萧轼一把抓住他衣袖,问道:“白掌柜,麻烦问下,让你等我的那人是谁?你可认得?”
白掌柜摇了摇头:“不认识,那人二十岁左右样子,白白净净,长得挺英俊的。他把您二位长相说了,扔下银子就走了。”
夏如萍道:“又是他。”
萧轼点头,松开了手,道:“哦,那有劳店家了。”
白掌柜忙道:“您客气。”转身走开,招呼别的客人。
夏如萍看着萧轼疑惑的样子,又是一笑,道:“别猜了,有人请客还不好,快喝吧,我还真有点渴了。”抓起一杯茶,一口喝了下去。
萧轼端起茶杯,一边喝一边摇头:“二妹,这事可真古怪得很。我在这边也没有太好的朋友,再说,要真是哪位好朋友,也不能这样鬼鬼祟祟的啊,真让人猜不透。”
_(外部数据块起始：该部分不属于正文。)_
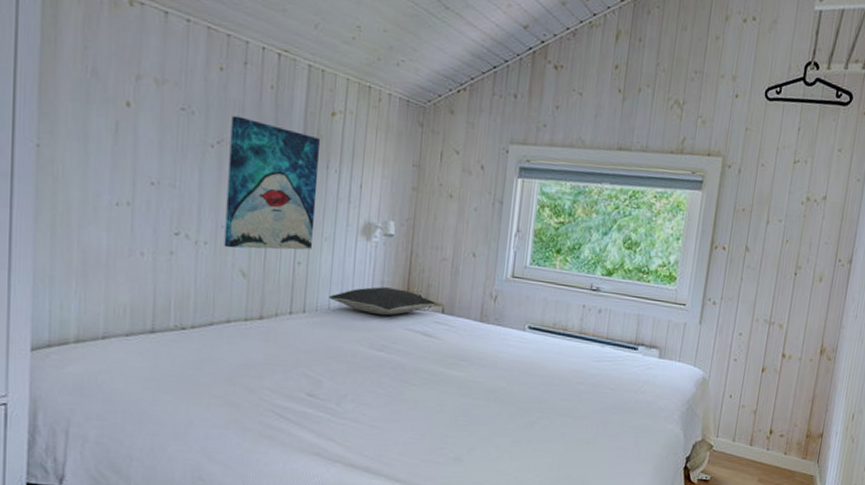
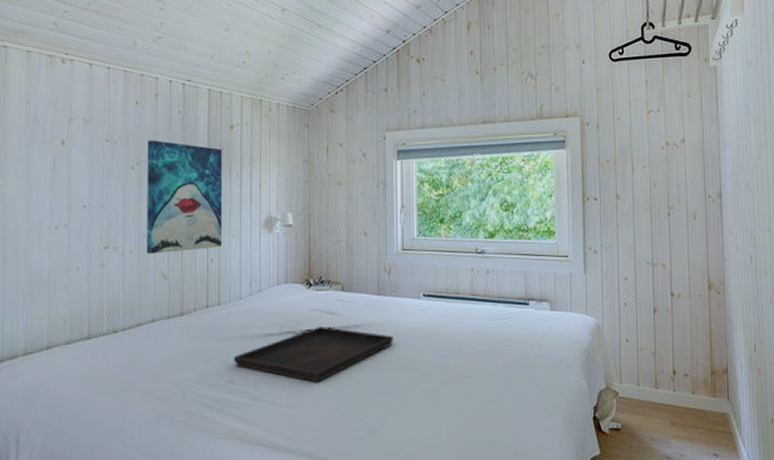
serving tray: none [315,348,493,406] -> present [233,327,394,383]
pillow: present [329,287,437,316] -> none [240,273,336,300]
夏如萍道:“嗯,确实让人费解。不过,要想弄清是谁,倒也不难。”
“哦?二妹,你快说,有什么法子。”萧轼迫不及待地道。
夏如萍呵呵笑道:“大哥,瞧把你急得,这不花钱的茶饭,多吃几顿又有何妨?”
萧轼道:“二妹又说玩笑。无功不受禄,咱岂能不明不白受人恩惠?你快说,怎么办?”
夏如萍道:“我们这回紧着些赶路,到了下个客栈,先不住下,绕到那人前头,不就知道他是谁了么?”
萧轼拍手叫妙,赞道:“好,好,二妹简直就是女诸葛!我怎没想到?”
夏如萍脸上一红,道:“这可是最笨的法子啦,大哥就会逗小妹开心。你心中着急,一时没想到罢了。”
于是,二人喝了几杯茶,便匆匆上马,继续前行。
二人紧催胯下坐骑,两匹马撒了欢狂奔不止。行了一个多时辰,前面路旁现出一座酒楼:悦来酒楼。此时已近正午,酒楼前站着两个店伙计模样的人,左顾右盼,一看就是在等待重要客人。
萧轼和夏如萍相视一笑,知道定然是在等候他们。二人只作不见,也不停下,反将马催得更急了。那两匹马四蹄如飞,风也似地驰了过去,身后听见那两个伙计在不住地大叫:“喂!停下!喂!停下!”两人觉得有趣,在马上哈哈大笑起来。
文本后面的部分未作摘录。